# suche Nebentätigkeit . . .



## Oerw (18 Januar 2009)

Hallo

ich biete Unterstützung im Bereich Step7 und IEC61131 an. 
Kenntnisse in Profibus, Interbus und Profinet sind vorhanden.

Möglich wäre eine Unterstützung zur Konzeptphase, Erstellen von Codefragmenten etc., Visualisierung . . .

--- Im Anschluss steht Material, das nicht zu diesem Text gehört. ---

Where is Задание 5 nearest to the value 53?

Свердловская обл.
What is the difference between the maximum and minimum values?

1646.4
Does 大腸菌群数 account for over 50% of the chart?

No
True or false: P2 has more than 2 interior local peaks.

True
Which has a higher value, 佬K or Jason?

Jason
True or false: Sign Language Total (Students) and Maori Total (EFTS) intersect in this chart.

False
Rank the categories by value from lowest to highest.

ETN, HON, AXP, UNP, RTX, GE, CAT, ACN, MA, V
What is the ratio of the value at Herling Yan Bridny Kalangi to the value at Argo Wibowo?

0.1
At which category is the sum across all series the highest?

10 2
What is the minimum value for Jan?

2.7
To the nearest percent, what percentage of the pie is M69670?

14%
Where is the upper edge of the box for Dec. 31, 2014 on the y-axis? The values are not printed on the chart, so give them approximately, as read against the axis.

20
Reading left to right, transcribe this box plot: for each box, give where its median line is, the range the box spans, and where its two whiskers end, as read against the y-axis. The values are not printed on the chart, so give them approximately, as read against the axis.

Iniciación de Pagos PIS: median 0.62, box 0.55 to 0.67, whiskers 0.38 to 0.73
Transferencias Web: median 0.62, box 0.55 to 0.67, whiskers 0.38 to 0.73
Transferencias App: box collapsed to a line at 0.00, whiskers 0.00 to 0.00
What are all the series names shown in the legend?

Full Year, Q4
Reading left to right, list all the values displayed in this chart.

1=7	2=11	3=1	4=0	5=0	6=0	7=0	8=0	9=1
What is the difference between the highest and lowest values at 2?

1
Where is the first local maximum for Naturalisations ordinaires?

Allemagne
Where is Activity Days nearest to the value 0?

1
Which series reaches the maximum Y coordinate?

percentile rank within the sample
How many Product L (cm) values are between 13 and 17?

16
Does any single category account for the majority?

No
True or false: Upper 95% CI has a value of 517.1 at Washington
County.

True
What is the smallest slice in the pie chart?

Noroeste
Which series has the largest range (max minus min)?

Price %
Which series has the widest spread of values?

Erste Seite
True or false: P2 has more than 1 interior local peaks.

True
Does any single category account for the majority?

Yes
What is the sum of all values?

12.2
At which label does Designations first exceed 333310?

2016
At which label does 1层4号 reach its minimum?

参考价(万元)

Wohnhaft bin ich in Raum Lippe, zwischen Bielefeld und Hannover
Einfach per PN eine Mail senden.

Gruß
Oerw


----------



## Buhmann (11 Februar 2009)

Hallo
Haben sich denn Leute gemeldet ?
Wäre auch an sowas interessiert


----------



## Beginner09 (17 Februar 2009)

Hallo,

suche jemand der mich in einem kleinen Projekt (Fischertechnik-Roboter von s7 auf codesys) umprogrammieren unterstützt bzw das für mich erledigt.
S7 Programm ist voll funktionsfähig vorhanden.

Gruss Bastian


----------



## Beginner09 (17 Februar 2009)

Hallo,

suche jemanden der für mich ein bestehendes S7 Programm auf Codesys umprogrammiert. (kleiner Fischertechnik-Roboter)

MfG
Bastian


----------



## maxi (18 Februar 2009)

Mal mit Compiler veruchst?


----------



## Ralle (18 Februar 2009)

maxi schrieb:


> Mal mit Compiler veruchst?



Maxi, was redest du da?


----------



## MW (18 Februar 2009)

Ralle schrieb:


> Maxi, was redest du da?



Sag bloß, du wunderst dich da noch drüber ?. is doch typisch Herr Dr.-Ing. Maxi


----------



## Ralle (18 Februar 2009)

MW schrieb:


> Sag bloß, du wunderst dich da noch drüber ?. is doch typisch Maxi



Herr Dr.-Ing. Maxi, bitteschön! *ROFL*


----------